Testosterone Therapy in Women
- In women, testosterone is produced by the ovaries and adrenal glands, and by conversion of proandrogens in peripheral tissues.
- Levels decrease gradually starting in the 20s or 30s.
- There is no abrupt decrease during menopause, with the exception of surgical menopause.
- Testosterone is also converted to estrogen by aromatases in many tissues; therefore, testosterone is an important source of estrogen in postmenopausal women.
- Testosterone deficiency in women may be associated with problems with sexual function, mood, cognition, and body composition.
- A comprehensive meta-analysis of post-menopausal women found improvement in sexual function with testosterone therapy.

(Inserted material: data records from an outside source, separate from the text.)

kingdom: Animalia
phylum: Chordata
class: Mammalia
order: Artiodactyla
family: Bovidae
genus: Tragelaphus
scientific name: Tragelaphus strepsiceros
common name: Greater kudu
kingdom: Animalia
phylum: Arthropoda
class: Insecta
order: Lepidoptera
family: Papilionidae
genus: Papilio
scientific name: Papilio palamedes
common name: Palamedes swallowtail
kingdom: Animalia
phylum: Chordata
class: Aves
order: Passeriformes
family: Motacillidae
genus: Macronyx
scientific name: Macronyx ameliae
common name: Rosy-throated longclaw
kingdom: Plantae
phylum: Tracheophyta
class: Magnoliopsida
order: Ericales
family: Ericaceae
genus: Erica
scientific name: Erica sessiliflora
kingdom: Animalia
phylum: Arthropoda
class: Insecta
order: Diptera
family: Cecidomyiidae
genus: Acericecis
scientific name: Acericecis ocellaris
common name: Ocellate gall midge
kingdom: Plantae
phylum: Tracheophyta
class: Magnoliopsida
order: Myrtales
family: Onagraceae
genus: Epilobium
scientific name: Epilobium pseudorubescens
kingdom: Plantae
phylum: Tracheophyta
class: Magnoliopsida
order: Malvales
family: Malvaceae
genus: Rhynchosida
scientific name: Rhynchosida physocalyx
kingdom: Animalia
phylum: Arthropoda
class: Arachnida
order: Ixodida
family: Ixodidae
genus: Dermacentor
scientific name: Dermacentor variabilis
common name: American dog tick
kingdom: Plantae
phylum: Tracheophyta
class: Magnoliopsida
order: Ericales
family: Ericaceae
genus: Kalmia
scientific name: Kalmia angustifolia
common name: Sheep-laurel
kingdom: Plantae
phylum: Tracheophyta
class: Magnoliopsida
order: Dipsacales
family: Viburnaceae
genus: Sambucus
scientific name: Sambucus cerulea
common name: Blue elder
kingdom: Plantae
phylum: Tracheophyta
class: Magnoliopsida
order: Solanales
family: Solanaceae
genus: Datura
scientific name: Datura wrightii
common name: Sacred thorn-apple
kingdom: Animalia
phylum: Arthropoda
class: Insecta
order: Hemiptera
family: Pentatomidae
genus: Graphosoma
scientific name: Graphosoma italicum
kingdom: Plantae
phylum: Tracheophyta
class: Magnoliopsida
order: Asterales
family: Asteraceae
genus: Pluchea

- There was no evidence of improvement in
- body weight or mass, or
- bone density.
- Subsequently, a consensus statement released by several major organizations, including the Endocrine Society and American College of Obstetricians and Gynecologists, supported the use of testosterone therapy for hypoactive sexual desire disorder in postmenopausal women but not for any other indication.
- Of note, there are no FDA-approved products for testosterone therapy in women, and no formulations are readily available in the United States that provide the recommended treatment dosage for women (300 mcg per day), necessitating the use of compounding pharmacies.